• Work to complete:
The output should be the records themselves, given again exactly.
================================
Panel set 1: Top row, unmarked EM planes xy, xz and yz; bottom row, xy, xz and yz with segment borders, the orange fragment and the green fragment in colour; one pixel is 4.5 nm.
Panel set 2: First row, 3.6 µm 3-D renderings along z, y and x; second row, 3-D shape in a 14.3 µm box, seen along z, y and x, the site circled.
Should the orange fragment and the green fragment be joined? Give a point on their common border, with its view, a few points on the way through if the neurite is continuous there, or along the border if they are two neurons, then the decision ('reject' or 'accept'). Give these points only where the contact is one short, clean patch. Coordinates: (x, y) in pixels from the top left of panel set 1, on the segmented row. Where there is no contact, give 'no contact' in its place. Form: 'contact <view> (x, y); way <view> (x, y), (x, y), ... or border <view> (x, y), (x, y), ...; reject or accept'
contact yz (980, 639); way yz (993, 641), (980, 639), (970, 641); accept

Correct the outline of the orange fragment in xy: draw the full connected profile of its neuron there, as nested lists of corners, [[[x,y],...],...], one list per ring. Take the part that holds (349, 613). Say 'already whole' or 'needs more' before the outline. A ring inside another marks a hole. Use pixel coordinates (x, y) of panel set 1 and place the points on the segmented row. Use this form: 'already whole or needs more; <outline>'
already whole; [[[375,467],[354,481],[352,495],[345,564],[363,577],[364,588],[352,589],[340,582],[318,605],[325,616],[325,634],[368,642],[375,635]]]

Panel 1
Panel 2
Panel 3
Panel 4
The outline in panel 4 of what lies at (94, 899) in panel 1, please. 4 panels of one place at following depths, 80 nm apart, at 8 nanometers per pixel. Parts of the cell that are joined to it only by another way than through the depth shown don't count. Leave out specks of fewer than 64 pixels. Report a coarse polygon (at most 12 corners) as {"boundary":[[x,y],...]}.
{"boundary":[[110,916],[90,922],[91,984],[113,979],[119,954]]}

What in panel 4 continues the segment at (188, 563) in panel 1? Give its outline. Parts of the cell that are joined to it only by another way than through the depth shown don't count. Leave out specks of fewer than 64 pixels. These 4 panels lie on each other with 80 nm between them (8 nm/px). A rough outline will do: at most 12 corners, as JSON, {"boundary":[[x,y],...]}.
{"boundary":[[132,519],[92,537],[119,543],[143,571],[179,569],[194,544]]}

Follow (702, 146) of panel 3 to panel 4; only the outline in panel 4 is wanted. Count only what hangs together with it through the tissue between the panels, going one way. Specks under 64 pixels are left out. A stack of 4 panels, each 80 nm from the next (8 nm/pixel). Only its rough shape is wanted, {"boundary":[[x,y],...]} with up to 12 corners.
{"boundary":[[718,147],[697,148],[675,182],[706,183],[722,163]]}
================================
• Answer section:
Panel set 1: Top row, unmarked EM planes xy, xz and yz; bottom row, xy, xz and yz with segment borders, the orange fragment and the green fragment in colour; one pixel is 4.5 nm.
Panel set 2: First row, 3.6 µm 3-D renderings along z, y and x; second row, 3-D shape in a 14.3 µm box, seen along z, y and x, the site circled.
Should the orange fragment and the green fragment be joined? Give a point on their common border, with its view, a few points on the way through if the neurite is continuous there, or along the border if they are two neurons, then the decision ('reject' or 'accept'). Give these points only where the contact is one short, clean patch. Coordinates: (x, y) in pixels from the top left of panel set 1, on the segmented row. Where there is no contact, give 'no contact' in its place. Form: 'contact <view> (x, y); way <view> (x, y), (x, y), ... or border <view> (x, y), (x, y), ...; reject or accept'
contact yz (980, 639); way yz (993, 641), (980, 639), (970, 641); accept

Correct the outline of the orange fragment in xy: draw the full connected profile of its neuron there, as nested lists of corners, [[[x,y],...],...], one list per ring. Take the part that holds (349, 613). Say 'already whole' or 'needs more' before the outline. A ring inside another marks a hole. Use pixel coordinates (x, y) of panel set 1 and place the points on the segmented row. Use this form: 'already whole or needs more; <outline>'
already whole; [[[375,467],[354,481],[352,495],[345,564],[363,577],[364,588],[352,589],[340,582],[318,605],[325,616],[325,634],[368,642],[375,635]]]

Panel 1
Panel 2
Panel 3
Panel 4
The outline in panel 4 of what lies at (94, 899) in panel 1, please. 4 panels of one place at following depths, 80 nm apart, at 8 nanometers per pixel. Parts of the cell that are joined to it only by another way than through the depth shown don't count. Leave out specks of fewer than 64 pixels. Report a coarse polygon (at most 12 corners) as {"boundary":[[x,y],...]}.
{"boundary":[[110,916],[90,922],[91,984],[113,979],[119,954]]}

What in panel 4 continues the segment at (188, 563) in panel 1? Give its outline. Parts of the cell that are joined to it only by another way than through the depth shown don't count. Leave out specks of fewer than 64 pixels. These 4 panels lie on each other with 80 nm between them (8 nm/px). A rough outline will do: at most 12 corners, as JSON, {"boundary":[[x,y],...]}.
{"boundary":[[132,519],[92,537],[119,543],[143,571],[179,569],[194,544]]}

Follow (702, 146) of panel 3 to panel 4; only the outline in panel 4 is wanted. Count only what hangs together with it through the tissue between the panels, going one way. Specks under 64 pixels are left out. A stack of 4 panels, each 80 nm from the next (8 nm/pixel). Only its rough shape is wanted, {"boundary":[[x,y],...]} with up to 12 corners.
{"boundary":[[718,147],[697,148],[675,182],[706,183],[722,163]]}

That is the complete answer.